It Takes a Village to Make a Brand

It Takes a Village to Make a Brand

A Great Brand

Meeting a new institution is like meeting a new person—you want to get to know who, or what, they are and what they stand for before you clutch either to your chest as your best friend. You want to understand values, mission, vision and purpose. That’s the big idea behind branding. It helps you decipher what an organization is all about.

Specifically, branding creates relationships and warms up the market for the enrollment and advancement messages. A consistent, synchronous brand has the power to persuade.

FPU’s branding message is the sum total of a student’s or donor’s experience. For potential students, that relationship begins with cohesive messages (from our website, mailed collateral or the admission staff) and continues with that student for as long as it takes to enroll. For potential donors, including alumni who met FPU as potential students, that relationship begins with cohesive messages (from our website, mailed collateral or the advancement staff) and can continue with that supporter for a lifetime.

In either case, some opt out—but they still know what FPU is all about. But notice how branding for potential students and donors begins with a relationship and continues with cohesive messages from a variety of FPU sources? Whether they attend a college fair, get a piece in the mail, read Pacific magazine, have coffee with an advancement representative or are exposed to our radio or TV spots, the importance of consistency—in “voice” and in visual language—can’t be overstated.

My counterpart at the CSU school across town once told me they had 17 different versions of their logo. They have, over the years, reduced those versions down to one approved image. Here at FPU, we have a “family” of university logos—each with McDonald Hall as a consistent element—and a series of athletic logos featuring our Sunbird. Though a logo alone doesn’t impart the brand, consistency certainly helps!

Possible Happens Here

The Fresno Pacific University branding message is both simple to comprehend and complicated to live out: possibilities. For a better education. For a transformed life. For getting through college in two or four years so you can meet your goal of graduating and begin giving back to the community.
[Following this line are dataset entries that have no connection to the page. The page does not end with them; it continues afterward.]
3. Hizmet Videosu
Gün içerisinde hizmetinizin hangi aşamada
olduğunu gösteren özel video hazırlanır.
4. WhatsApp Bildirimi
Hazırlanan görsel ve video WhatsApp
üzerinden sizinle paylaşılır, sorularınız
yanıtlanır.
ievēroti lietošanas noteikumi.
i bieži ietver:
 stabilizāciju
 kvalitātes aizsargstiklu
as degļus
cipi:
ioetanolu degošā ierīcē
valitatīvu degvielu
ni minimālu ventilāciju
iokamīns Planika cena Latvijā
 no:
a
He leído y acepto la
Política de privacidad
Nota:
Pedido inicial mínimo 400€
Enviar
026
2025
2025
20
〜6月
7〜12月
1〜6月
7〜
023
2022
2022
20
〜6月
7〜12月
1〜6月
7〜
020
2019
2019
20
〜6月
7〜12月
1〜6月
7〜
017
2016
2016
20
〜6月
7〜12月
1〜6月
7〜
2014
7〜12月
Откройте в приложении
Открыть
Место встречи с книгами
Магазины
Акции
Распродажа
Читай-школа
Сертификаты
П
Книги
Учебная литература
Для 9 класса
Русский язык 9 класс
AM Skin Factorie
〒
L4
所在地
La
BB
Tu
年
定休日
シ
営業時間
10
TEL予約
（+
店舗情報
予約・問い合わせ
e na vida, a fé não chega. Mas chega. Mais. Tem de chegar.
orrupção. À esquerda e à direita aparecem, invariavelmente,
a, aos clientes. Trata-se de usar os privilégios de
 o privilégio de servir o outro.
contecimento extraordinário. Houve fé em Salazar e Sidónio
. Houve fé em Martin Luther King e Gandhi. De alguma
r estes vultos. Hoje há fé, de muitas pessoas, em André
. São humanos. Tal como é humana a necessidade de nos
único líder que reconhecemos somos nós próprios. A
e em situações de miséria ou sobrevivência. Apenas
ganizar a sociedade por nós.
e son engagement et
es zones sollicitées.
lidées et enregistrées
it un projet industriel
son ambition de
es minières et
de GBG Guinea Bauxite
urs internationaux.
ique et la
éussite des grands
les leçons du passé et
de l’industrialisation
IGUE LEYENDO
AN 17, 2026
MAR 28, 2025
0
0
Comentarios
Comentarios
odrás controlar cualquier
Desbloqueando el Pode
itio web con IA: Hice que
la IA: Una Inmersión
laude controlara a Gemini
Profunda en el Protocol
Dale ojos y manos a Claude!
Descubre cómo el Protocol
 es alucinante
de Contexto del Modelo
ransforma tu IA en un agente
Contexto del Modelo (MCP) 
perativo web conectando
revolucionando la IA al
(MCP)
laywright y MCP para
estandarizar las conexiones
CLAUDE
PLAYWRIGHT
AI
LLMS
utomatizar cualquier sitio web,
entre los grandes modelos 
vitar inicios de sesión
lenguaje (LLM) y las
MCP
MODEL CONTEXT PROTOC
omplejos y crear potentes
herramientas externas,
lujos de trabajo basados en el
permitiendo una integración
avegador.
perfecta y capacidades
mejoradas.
What students never imagined was possible, and what donors want to support, God makes possible at FPU.

Now here’s the complicated part—it takes a village of dedicated faculty, staff and administrators to make those possibilities happen. And it takes that same village to provide our students with a something-to-write-home-about engaging student experience. The kind that goes viral on social media! The kind that warms a donor’s heart!

A Successful Brand

  • Delivers our message clearly and concisely
  • Confirms our credibility
  • Connects our target prospects (students and donors) emotionally with our service (earning a bachelor’s or graduate degree for students and supporting transformative Christian higher education for donors)
  • Creates user loyalty
  • Develops audience-affinity with an institution

Our environmental branding, for example. The city light pole flags that surround the circumference of main campus. The Scripture on the wall on the upper floor of McDonald Hall. The banners in the McDonald Hall Atrium. The line art on Alumni Hall. The messages depicted by decals in the undergraduate admission and financial aid offices, on the walls of the cafeteria and in the adjacent game room. All have theme and colors in common.

Ologie

When we worked with Ologie, the agency that developed our brand back in 2015, the “Ologists” developed styles for photos, video and ways of phrasing words, along with a color pallet and visual language specifically for Fresno Pacific University.

First, they did their “Discovery Visit,” interviewing members of focus groups of all populations of our students, faculty, staff, administration and alumni. Then they went back to their offices in Columbus, OH, and came up with two concepts. They tested those concepts on a campus-wide working group—we ultimately chose possibilities. Last, they tested that singular concept on 75 prospective students representing all our populations via an online discussion board. The results? A higher acceptance rating than Ologie had ever seen.

We forged ahead, having a great deal of confidence that our branding agency had hit the mark.

Flexing the Brand

Now we’re flexing the brand: into Scriptural references, new TV spots, regional campus flags and decals. We’re extending it to Pacific magazine and our web presence. But we’re careful to stay true to the original concept—possible happens here.

Branding breaks the trail, so the enrollment and support messages can resonate with all our student populations, their families and our donors. Branding paves the way for our belief system—undeniably Christian—so those who know us understand we believe in the words of Jesus. Branding breaks new ground, gives testimony to our “tall poles” and makes way for the enrollment and advancement messages to sink in. Branding is the precursor to engagement.